I appreciate the replies, and I've spent the weekend trying to absorb the information.

I've drawn another picture to see if I understand what you guys are saying. Suppose the pot is the volume control of the last pedal before the amp.

If the volume is at 12 o'clock, that means signal can go to ground via 50K (assuming linear pot for simplicity) or 10Meg right? So then 50k/(10Meg+50k) of the current goes to the amp, and 10Meg/(10Meg+50k) of the current goes to ground?

Does that mean that the front of the amp actually receives very little current? Is this the point of high input Z?

I'm sorry that I'm just a ball of questions. I just can't seem to find this information elsewhere.

[ElectricDruid]

It's not 50K / (10Meg +50K) goes to the amp, because the 50K and 10Meg are in parallel, not in series. So you have 50K / (50K || 10M).

The point of high input impedance is that 50K || 10M is roughly equal to 50K (49.75K in this example, 0.5% different). The higher the input impedance, the more true that is.

The other point of high impedance which you don't have on your diagram is the effect of capacitance. Imagine you have a capacitor between the wiper of the volume control and the 10M resistor (most pedals do). That capacitance forms a highpass filter, so either cap needs to be large or the resistor needs to be large to ensure that bass frequencies can pass unhindered.

[antonis]

[ashcat_lt]

For most of the things we do, current is basically irrelevant.  Voltage = Volume and Current just does what it does to get us there.  In that picture the voltage across the amp input will be just less than half of what is across the whole pot, and just enough current will flow through the 1M to accomplish that, and that's about all you need to know until/unless you're trying to specify a power rating for the components.  Then still, I think we'd usually figure the maximum voltage it's going to see, then how much current that's going to flow, then multiply.

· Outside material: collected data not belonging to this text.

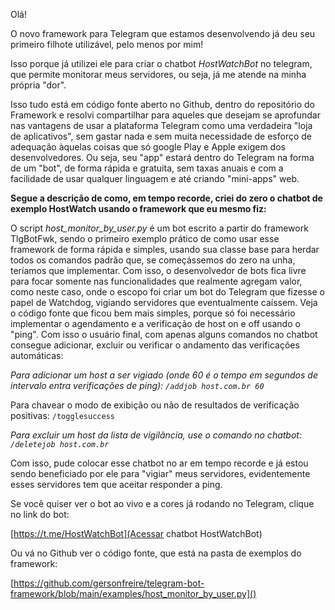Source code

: Olá!

O novo framework para Telegram que estamos desenvolvendo já deu seu primeiro filhote utilizável, pelo menos por mim!

Isso porque já utilizei ele para criar o chatbot *HostWatchBot* no telegram, que permite monitorar meus servidores, ou seja, já me atende na minha própria "dor".

Isso tudo está em código fonte aberto no Github, dentro do repositório do Framework e resolvi compartilhar para aqueles que desejam se aprofundar nas vantagens de usar a plataforma Telegram como uma verdadeira "loja de aplicativos", sem gastar nada e sem muita necessidade de esforço de adequação àquelas coisas que só google Play e Apple exigem dos desenvolvedores. Ou seja, seu "app" estará dentro do Telegram na forma de um "bot", de forma rápida e gratuita, sem taxas anuais e com a facilidade de usar qualquer linguagem e até criando "mini-apps" web.

**Segue a descrição de como, em tempo recorde, criei do zero o chatbot de exemplo HostWatch usando o framework que eu mesmo fiz:**

O script *host_monitor_by_user.py* é um  bot escrito a partir do framework  TlgBotFwk, sendo o primeiro exemplo prático de como usar esse framework de forma rápida e simples, usando sua classe base para herdar todos os comandos padrão que, se começássemos do zero na unha, teríamos que implementar. Com isso, o desenvolvedor de bots fica livre para focar somente nas funcionalidades que realmente agregam valor, como neste caso, onde o escopo foi criar um bot do Telegram que fizesse o papel de Watchdog, vigiando servidores que eventualmente caíssem.
Veja o código fonte que ficou bem mais simples, porque só foi necessário implementar o agendamento e a verificação de host on e off usando o "ping".
Com isso o usuário final, com apenas alguns comandos no chatbot consegue adicionar, excluir ou verificar o andamento das verificações automáticas:


*Para adicionar um host a ser vigiado (onde 60 é o tempo em segundos de intervalo entra verificações de ping): `/addjob host.com.br 60`*

Para chavear o modo de exibição ou não de resultados de verificação positivas: `/togglesuccess`

*Para excluir um host da lista de vigilância, use o comando no chatbot: `/deletejob host.com.br`*

Com isso, pude colocar esse chatbot no ar em tempo recorde e já estou sendo beneficiado por ele para "vigiar" meus servidores, evidentemente esses servidores tem que aceitar responder a ping.

Se você quiser ver o bot ao vivo e a cores já rodando no Telegram, clique no link do bot:

[https://t.me/HostWatchBot](Acessar chatbot HostWatchBot)

Ou vá no Github ver o código fonte, que está na pasta de exemplos do framework:

[https://github.com/gersonfreire/telegram-bot-framework/blob/main/examples/host_monitor_by_user.py]()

I find most of the metaphors whether it's hydrodynamic or whatever to be mostly meaningless.  It just really doesn't matter which electrons are going where or why.  It's a voltage divider.  Learn to see it as such, and it'll tell you about all you need to know.

[Rob Strand]

For most of the things we do, current is basically irrelevant.

For a lot of audio type stuff current is only used as a "bridge" during analysis to get to the voltages you want.   Ultimately we are interested in voltages.

If you example was different where the input resistor  was 100k and the output load was 100k  the two dividers interact.  If you try to do calculations ignoring the loading effects you will get very wrong answers.

There is a way to handle this using simple dividers but you need one extra tool to get the right answer.   It's called Thevenin's theorem.   (You don't really need to use Thevenin here if you break it down the right way.)

https://en.wikipedia.org/wiki/Th%C3%A9venin's_theorem

The general idea of breaking down a complicated circuit into simpler sections which can be analysed using simple ideas is called network reduction.    Typically your tool kit would include,
- parallel resistor formulas
- delta to Y and Y to delta formulas
- voltage dividers
- Thevenin's theorem
- Ohms law

I find most of the metaphors whether it's hydrodynamic or whatever to be mostly meaningless.  It just really doesn't matter which electrons are going where or why.  It's a voltage divider.  Learn to see it as such, and it'll tell you about all you need to know.

Analogies are only good if you already understand one topic and you are tying to understand another.   Electrical engineers don't need to use water analogies they already understand electricity in their terms.     In fact there's more of a tendency to represent other fields in terms of electrical analogies because the analysis methods are very well known.

EDIT:
Another tool is superpositon theorem.